DO THIS:
Reproduce the passage of the ward cliques text from "Next our annual" up to and including "in three years.", word for word.

EXCERPT:
It wasn't until I was called as the visiting teacher coordinator that I learned more about the cliques in my ward. After about a year learning my new responsibilities an even newer person was called as the Relief Society president. I don't think she intended to, but one of the best things she has done is to shake things up. She and I would have long conversations about the visiting teaching program, and we each learned a lot about the members of our ward, and the group dynamics. Due to some other interesting ward dynamics, I was the only one who would pass out the visiting teaching assignments. Since our list needed updated every two or three months, this meant that I learned the name and face of practically every woman in the ward and most of their husbands. I can't tell you how rewarding that calling was — exhausting, but very, very rewarding.
The Relief Society presidency has done some wonderful things to break down the cliques over the last few years. We learned that many of the leaders of these cliques didn't realize they were in a clique, but certainly realized that others were. They just “hung out” together because they weren't part of Sister so-and-so's clique, or clique XYZ.
Many didn't realize there were even cliques, because they only knew about ten people in the ward despite being there for many years. Some felt they knew all the “old timers” but didn't make an effort to get to know the new move ins because they would just move out in a couple years anyway, so why bother.
Once all of this was realized by the new Relief Society president, she talked with the bishop and he agreed to have an activities committee. This committee did a variety of things that have brought the ward closer. It started off with expanding the Trunk or Treat to a Chili Cook-Off and Trunk or Treat activities night.
Then we moved our Christmas party from the evening (when a lot of families with young kids couldn't come because of bedtimes) to a Saturday morning breakfast where families were encouraged to roll out of bed and come in their PJ's. This Christmas breakfast also included a slide show of as many ward members as we could get pictures of.
Next our annual Relief Society birthday went from a few people working themselves to the bone to prepare a nice meal and program for us, to more of a potluck or sign up with the Enrichment committee focusing on the program. We also had a first Sunday Relief Society lesson on cliques, and are planning our third Linger Longer in three years.
I share all of this because, while there are still some cliques in our ward, there are not nearly as many now, and they all welcome new people to join them. We've changed ward activities chairwomen, and if anything she's improved on what seemed perfection. And shortly after the new mid-week activities groups were announced, we had groups springing up all over the place and even more people interacting with each other that normally don't get a chance to.

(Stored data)
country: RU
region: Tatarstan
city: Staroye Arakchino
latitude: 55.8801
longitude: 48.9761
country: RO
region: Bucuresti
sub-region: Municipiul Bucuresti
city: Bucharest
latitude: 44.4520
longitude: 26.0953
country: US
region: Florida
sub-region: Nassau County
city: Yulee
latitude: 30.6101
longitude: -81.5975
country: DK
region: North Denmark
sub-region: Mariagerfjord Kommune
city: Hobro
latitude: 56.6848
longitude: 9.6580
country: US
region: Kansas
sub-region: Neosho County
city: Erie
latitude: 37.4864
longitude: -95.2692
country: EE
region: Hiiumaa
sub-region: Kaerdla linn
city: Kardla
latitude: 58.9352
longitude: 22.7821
--
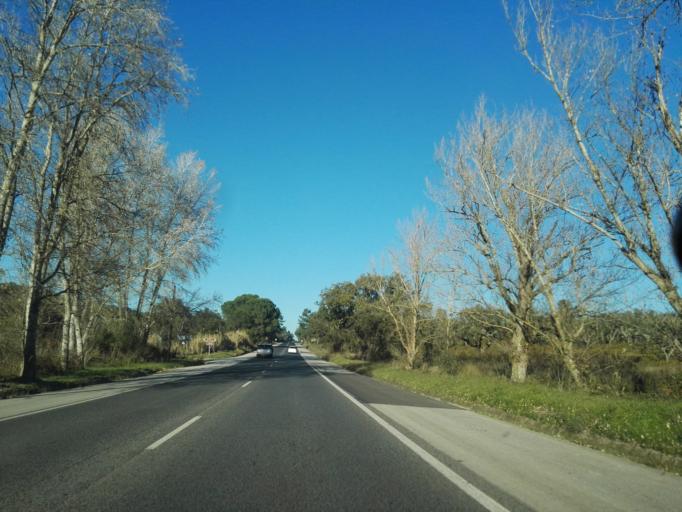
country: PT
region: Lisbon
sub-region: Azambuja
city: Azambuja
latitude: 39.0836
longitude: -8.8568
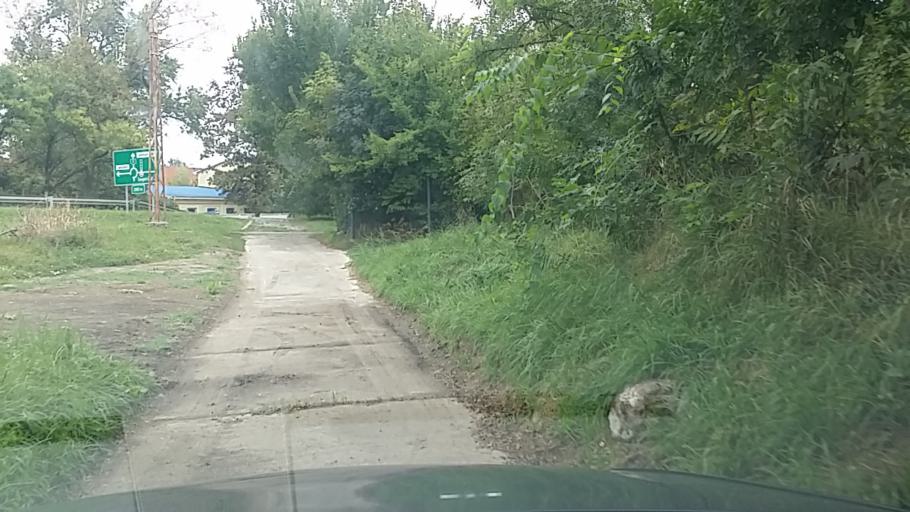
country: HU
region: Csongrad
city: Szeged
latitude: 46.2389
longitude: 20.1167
---
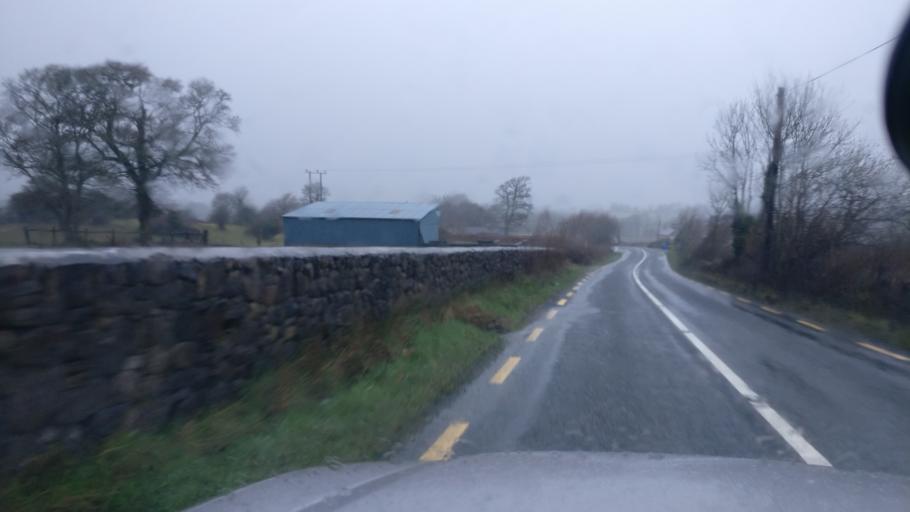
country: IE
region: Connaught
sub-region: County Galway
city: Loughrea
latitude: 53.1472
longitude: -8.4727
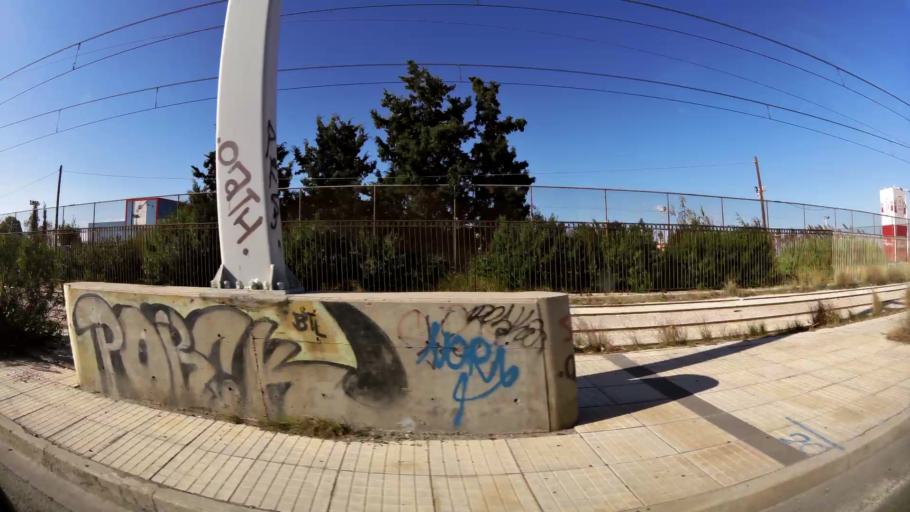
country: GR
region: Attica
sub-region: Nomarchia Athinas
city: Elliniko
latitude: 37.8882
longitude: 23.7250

TASK RESULT:
Next our annual Relief Society birthday went from a few people working themselves to the bone to prepare a nice meal and program for us, to more of a potluck or sign up with the Enrichment committee focusing on the program. We also had a first Sunday Relief Society lesson on cliques, and are planning our third Linger Longer in three years.